Golden vegetable curry
7
Points®
Total time: 25 min • Prep: 10 min • Cook: 15 min • Serves: 4 • Difficulty: Easy
Want curry in a hurry? A shortcut sauce mix helps this Chinese-style option get on the table in under 30 minutes – that's even faster than the local takeaway!


Ingredients
Calorie controlled cooking spray
4 spray(s)
Aubergine
1 medium, large, trimmed and roughly chopped
Red pepper
2 medium, deseeded and roughly chopped
Pak Choi
200 g, trimmed and cut into quarters
Medium curry sauce mix
125 g, prepared as instructed
Bamboo shoots
120 g, 225g tin, drained
Beansprouts
200 g
Peas, fresh or frozen
100 g, frozen
Brown rice, microwaveable
2 pouch(es), basmati
Coriander, fresh
2 tablespoon(s), leaves picked and roughly chopped, to serve
Instructions
1
Mist a large, deep frying pan with cooking spray and set over a medium heat.

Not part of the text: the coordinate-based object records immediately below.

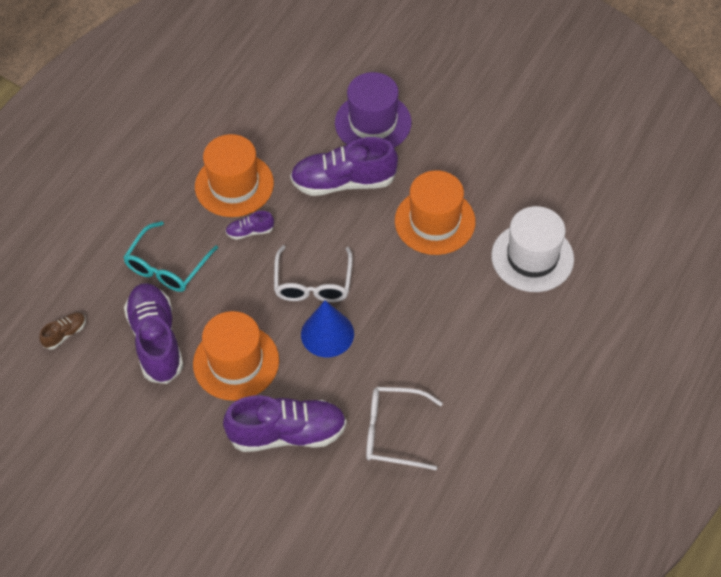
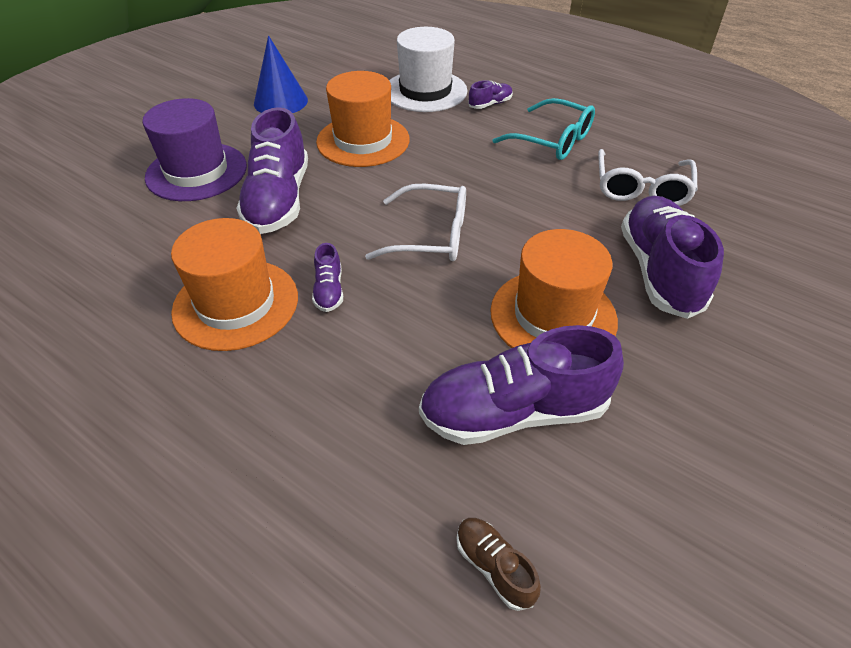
camera: 85 degrees left, 10 degrees down
turquoise glasses [123,221,218,292] -> turquoise glasses moved to [493,98,595,160]
blue cone [301,300,354,357] -> blue cone moved to [254,35,308,113]
none -> purple shoe [468,80,513,109]

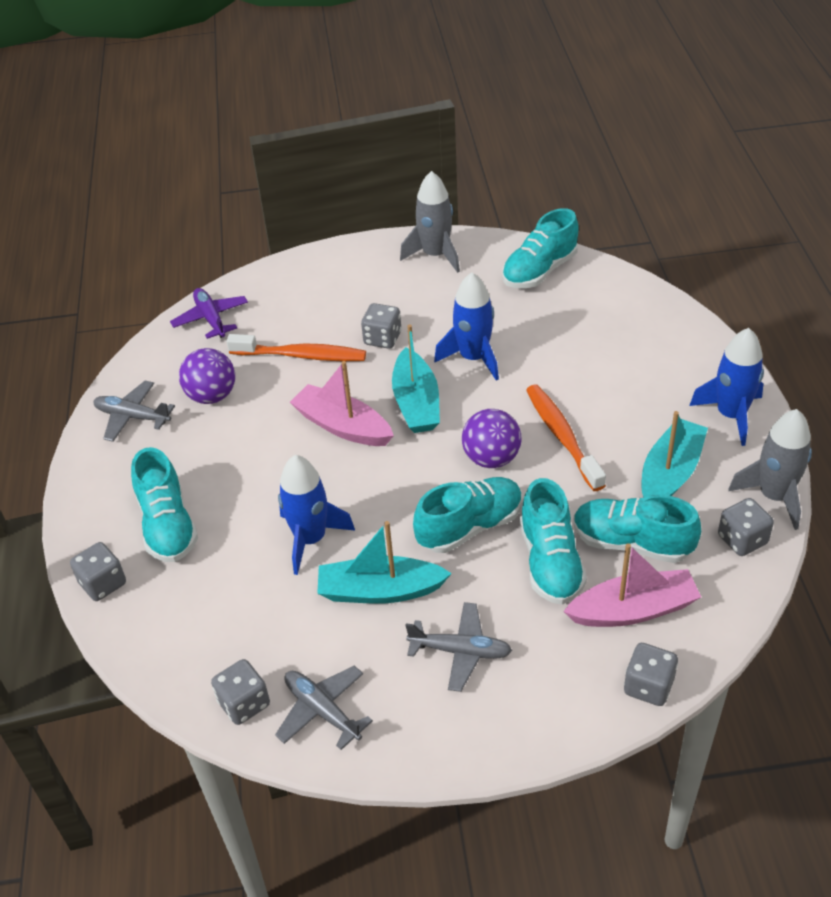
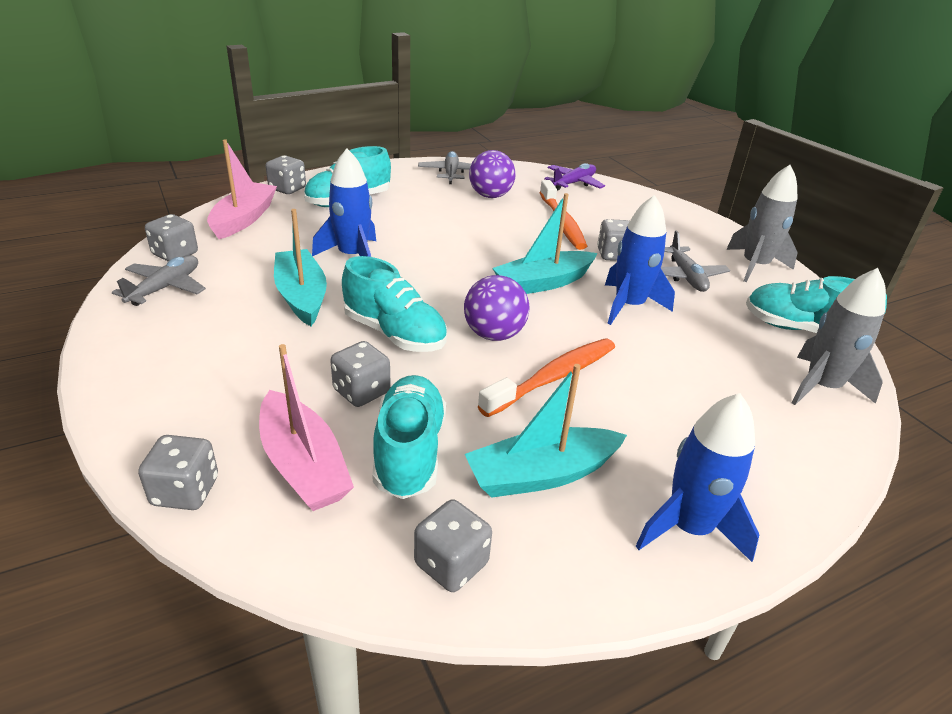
camera: 65 degrees right, 10 degrees down
pink boat [290,361,394,446] -> pink boat moved to [207,139,277,239]
grey plane [405,602,512,692] -> grey plane moved to [661,231,730,292]
turquoise shoe [520,478,587,605] -> grey dice [330,341,391,407]
turquoise boat [642,411,708,497] -> turquoise boat turned 150 degrees clockwise [465,364,627,498]
grey rocket [728,409,812,530] -> grey rocket moved to [791,268,886,405]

Add the aubergine and peppers and cook, stirring occasionally, for 5 minutes. Add the pak choi and cook for a further 2 minutes until the thicker parts of the pak choi have softened. Transfer to a bowl.
2
Add the curry sauce mix to the pan along with 600ml cold water and whisk constantly until a sauce forms and begins to boil. Return the cooked veg to the pan and add the bamboo shoots, bean sprouts and peas. Reduce the heat and simmer for 2-3 minutes until the peas and bean sprouts are cooked through. Meanwhile, cook the rice to pack instructions.
3
Serve the golden vegetable curry with the rice on the side and the fresh coriander scattered over the top.